> _Recorded information_

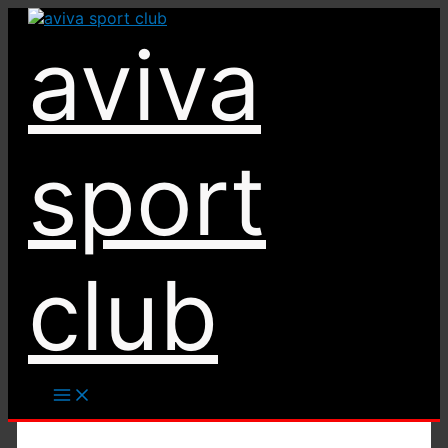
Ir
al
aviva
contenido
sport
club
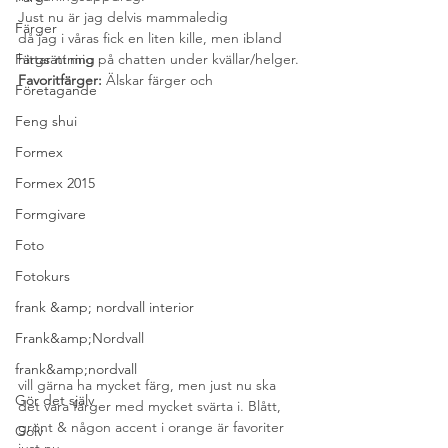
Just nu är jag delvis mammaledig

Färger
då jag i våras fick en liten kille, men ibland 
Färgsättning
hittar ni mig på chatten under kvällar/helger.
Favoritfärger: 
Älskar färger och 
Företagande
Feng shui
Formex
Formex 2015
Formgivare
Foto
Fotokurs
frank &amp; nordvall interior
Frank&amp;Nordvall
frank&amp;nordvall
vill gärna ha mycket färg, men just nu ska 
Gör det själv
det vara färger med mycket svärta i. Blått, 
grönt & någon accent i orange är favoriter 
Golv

> _Exercise instructions_
Whenever the word "mycket" appears in a line above, copy that line.

> _Written solution_
vill gärna ha mycket färg, men just nu ska 
det vara färger med mycket svärta i. Blått, 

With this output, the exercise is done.